While watching American football, I frequently hear about "one gap" or "two gap" techniques when referring to defensive linemen. I found this terminology to be a bit unclear, so I looked for an explanation online. I found a few articles like this one.

What is the primary difference between these techniques? It seems that the way the defensive linemen are lined up and their defensive responsibilities are the main factors. My understanding is that one gap defender is lined up between two offensive linemen and only worries about the gap between his opponents, while a two gap defender is lined up directly across from an offensive lineman and has to defend the space on either side of the blocker. From the diagram, it seems that 3-4 defensive linemen would tend to be two gap defenders, while 4-3 defensive linemen tend to be one gap defenders. Is my understanding correct?
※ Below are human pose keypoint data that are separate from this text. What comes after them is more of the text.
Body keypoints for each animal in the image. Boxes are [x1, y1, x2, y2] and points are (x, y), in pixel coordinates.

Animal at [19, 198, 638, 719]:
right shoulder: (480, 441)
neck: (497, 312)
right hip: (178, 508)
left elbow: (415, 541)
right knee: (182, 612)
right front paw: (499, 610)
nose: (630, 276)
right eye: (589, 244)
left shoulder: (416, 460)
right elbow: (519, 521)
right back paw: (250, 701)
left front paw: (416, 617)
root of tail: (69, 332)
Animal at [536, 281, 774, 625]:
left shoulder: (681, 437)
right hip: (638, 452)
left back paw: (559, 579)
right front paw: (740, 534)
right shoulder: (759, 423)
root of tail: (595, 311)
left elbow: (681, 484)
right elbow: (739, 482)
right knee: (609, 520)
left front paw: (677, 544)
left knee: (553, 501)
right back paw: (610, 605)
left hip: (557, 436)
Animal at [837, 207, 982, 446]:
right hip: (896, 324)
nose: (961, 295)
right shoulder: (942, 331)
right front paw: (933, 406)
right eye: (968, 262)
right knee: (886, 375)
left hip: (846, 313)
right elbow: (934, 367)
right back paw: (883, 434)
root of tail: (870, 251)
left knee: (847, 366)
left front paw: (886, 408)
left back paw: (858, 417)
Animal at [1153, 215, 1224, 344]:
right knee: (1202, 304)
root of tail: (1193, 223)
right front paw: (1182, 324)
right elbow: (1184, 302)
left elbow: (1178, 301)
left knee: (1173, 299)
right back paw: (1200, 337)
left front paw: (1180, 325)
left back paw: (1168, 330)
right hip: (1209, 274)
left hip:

Is there a simpler way of explaining these techniques?


2 Answers 2


Yes, your understanding is correct on the responsibilities of the two techniques.

One Gap vs Two Gap

The one-gap lineman is only responsible for the one gap in the offensive linemen and he typically lines up directly in this gap on the defensive line. The two-gap lineman is technically responsible for the gap on either side of the offensive lineman that he is lined up across from. The main purpose of the one-gap technique is for the defensive lineman to get past the offensive lineman and either sack the quarterback or tackle the ball carrier behind the line of scrimmage. On the other hand, the main purpose of the two-gap technique is for the defensive line to "clog" the line of scrimmage which allows for the more athletic linebackers to make plays on the outside of the play or gives them time to support in case of a run up the middle.

3-4 vs 4-3

However, not all 3-4 defenses exclusively use the two-gap technique and not all 4-3 defenses use the one-gap technique. Often 4-3 defenses can drop a single linemen into pass coverage leaving the other three defensive linemen playing a two-gap technique. Also, when playing the 3-4 and expecting a run play, defenses will often bring two linebackers to the defensive line just before the snap of the ball in support. In this case, all five defenders will play a one-gap technique, this is sometimes referred to as a 5-2 defense though there is not much difference between the 5-2 and the 3-4.

Explaining the Techinque

As far as having a better way to explain it to the player, I think the way you stated it is pretty good. However, it is important to note that with the one-gap technique the main objective is to get into the backfield and make a tackle or generally cause havoc. But with the two-gap technique, your main objective is to "clog" the line of scrimmage (draw double teams, prevent holes from opening, etc...) so that the linebackers can run free to the ball carrier and make the tackle. For this reason, linemen who play the two-gap technique are less likely to accrue lots of statistics for tackles, fumbles, etc... This is the main reason that many high-profile defensive linemen in the NFL do not like to play in 3-4 defensive schemes.


As much football as I watched, I had previously not gotten very far into learning about d-line assignments until my son began playing DT in school. From my non-expert understanding, the difference with 1 gap and 2 gap is 2 gap linemen are more concerned with eating up blocks than are 1 gap linemen and 1 gap linemen are more concerned with penetrating the o-line than 2 gap linemen.

1 gap linemen tend to get more sacks. 3-4 linemen tend to be bigger, slower and stronger.

If you look at how a 3-4 defense lines up on most plays it will make most casual observers ask, "Uh, what's the difference between 3-4 and 5-2?". And they have a good point.

So think about 3 d-linemen up against either 5 o-linemen or 5 OL and a TE. You're going to generally rush at least 4. If the NT and 2 DEs can each take up 2 blocks that leaves the OLBs (who are in basically the same starting position as 5-2 DEs) in great shape. Or the pressure can come from the middle instead (you're never quite sure where the 4th guy is coming from with a 3-4 defense, that's the whole point of the 3-4), but you get the point. And it takes a big, strong guy to take up those blocks and plug those holes.